- Directed by: Mary Mazzio
- Written by: Mary Mazzio
- Produced by: Common Grant Hill Dwyane Wade 9th Wonder Bill Hudson Cameron Winklevoss Tyler Winklevoss Mary Mazzio
- Narrated by: Common
- Cinematography: Joe Grasso
- Edited by: Andrew Eldridge Tom Cole Mary Mazzio
- Music by: 9th Wonder Alex Laserenko
- Production company: 50 Eggs Films
- Release date: July 15, 2020 (Atlanta virtual premiere);
- Running time: 95 minutes
- Country: United States
- Language: English

= A Most Beautiful Thing =

A Most Beautiful Thing is a 2020 documentary film chronicling the history of the first US African American public high school rowing team, composed of young men from the West Side of Chicago, many of whom were in rival gangs. The film is narrated by Common, directed by filmmaker and Olympic rower Mary Mazzio, and produced by NBA athletes Grant Hill and Dwyane Wade along with 9th Wonder who also did the hip-hop score for the film.

Fifty percent of the film's profits will be donated to support inclusion efforts within the sport of rowing as well as trauma research and social justice initiatives with the NAACP.

== Synopsis ==
A Most Beautiful Thing follows the story of the first African American public high school rowing team in the United States. Formed in the 1990s at Manley High School and based in Chicago's West Side, the team was made up of young men, many of whom were members of rival gangs.

Reuniting after 20 years, the team gets back on the water to prepare to race in the 2019 Chicago Sprints, the largest rowing regatta in the Midwest. In the process, Arshay Cooper, the team's captain, takes inspiration from the past and reaches out to the Chicago Police Department to show that rowing can bring even people with the most disparate of backgrounds together.

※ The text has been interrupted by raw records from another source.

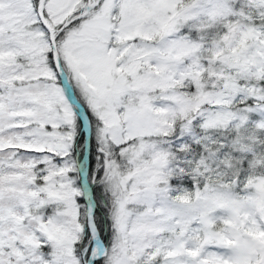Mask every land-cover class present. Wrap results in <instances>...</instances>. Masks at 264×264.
Instances as JSON below:
<instances>
[{"label":"snow or ice","instance_id":"obj_1","mask_svg":"<svg viewBox=\"0 0 264 264\" xmlns=\"http://www.w3.org/2000/svg\"><path fill=\"white\" fill-rule=\"evenodd\" d=\"M0 264H264V0H0Z\"/></svg>","mask_w":264,"mask_h":264}]
</instances>
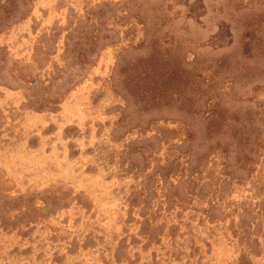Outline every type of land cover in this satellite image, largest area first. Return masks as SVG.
<instances>
[{"label": "rangeland", "instance_id": "1", "mask_svg": "<svg viewBox=\"0 0 264 264\" xmlns=\"http://www.w3.org/2000/svg\"><path fill=\"white\" fill-rule=\"evenodd\" d=\"M0 264H264V0H0Z\"/></svg>", "mask_w": 264, "mask_h": 264}]
</instances>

A Most Beautiful Thing features interviews with former US Secretary of Education Arne Duncan, Olympic coach Mike Teti, Olympic rower David Banks, and Olympic International Committee Member Anita DeFrantz.

== Production and release ==
A Most Beautiful Thing was inspired by team captain Arshay Cooper's 2015 memoir Suga Water, which was republished June 30, 2020 by Flatiron Books under the name A Most Beautiful Thing.

The film was executive produced by NBA athletes Grant Hill and Dwyane Wade along with 9th Wonder. Bill Hudson, John H. Carlson, Bill McNabb and Katie McNabb, Ginny Gilder and Lynn Slaughter, Bryan White and Christine White, Bruce Herring and Tricia Herring, Cameron Winklevoss and Tyler Winklevoss, Ted Dintersmith, Derek Dudley, Doris Casap, Ashley Bekton, Chaz Ebert, and Rick Lane are also listed as executive producers.

Originally selected as a Documentary Spotlight, A Most Beautiful Thing was set to premiere at South by Southwest on March 16, 2020 and premiere nationally with AMC Theatres on March 27, 2020. Due to the COVID-19 pandemic, the film's release was pushed back to July 31, 2020 when it opened on Xfinity. On July 30, 2020 the film became available on Comcast NBCUniversal's Xfinity before moving to its Peacock streaming service on September 4, 2020. The film was additionally made available on Amazon Prime on October 30, 2020.

== Reception ==
A Most Beautiful Thing received positive reviews by critics. Hollywood Reporter critic Frank Scheck wrote:The timing couldn't be more fortuitous for the release of Mary Mazzio's uplifting documentary about the nation's first African American high school rowing team, which feels almost like a tonic for these troubled times... [it] powerfully demonstrates the healing potential of sports and the ways it can help bridge societal divides... A movie we could really use right nowAdditional reviews called the film "absolutely a must watch" by Deadspin; "amazing" by the Chicago Sun-Times; "one of the best documentaries to unveil at South by Southwest" by the team at Roger Ebert; and "one of the best films this decade" by ChicagoNow.

A Most Beautiful Thing has been met with critical success and was nominated in 2020 for Best Sports Documentary at the 5th Annual Critics' Choice Documentary Awards. The film has had events and screenings hosted by members of Congress, the NAACP, professional sports teams, colleges and universities as well as key HBCU institutions, companies, and community groups.

On October 30, 2020 FILA released a limited edition FILAxAMBT Tennis 88 sneaker with proceeds benefitting the A Most Beautiful Thing Inclusion Fund which was established by the George Pocock Rowing Foundation to increase diversity, equity, and inclusion in the sport of rowing. The film also partnered with Pepsi and the Miami Dolphins to host A MOST BEAUTIFUL THING WEEKEND included a film screening and conversation with executive producer Grant Hill, Director Mary Mazzio, and author Arshay, as well as a performance by Reuben Vincent and Khrysis (who both appear on the A MOST BEAUTIFUL THING soundtrack), and a 1000 meal give-away for families experiencing food insecurity.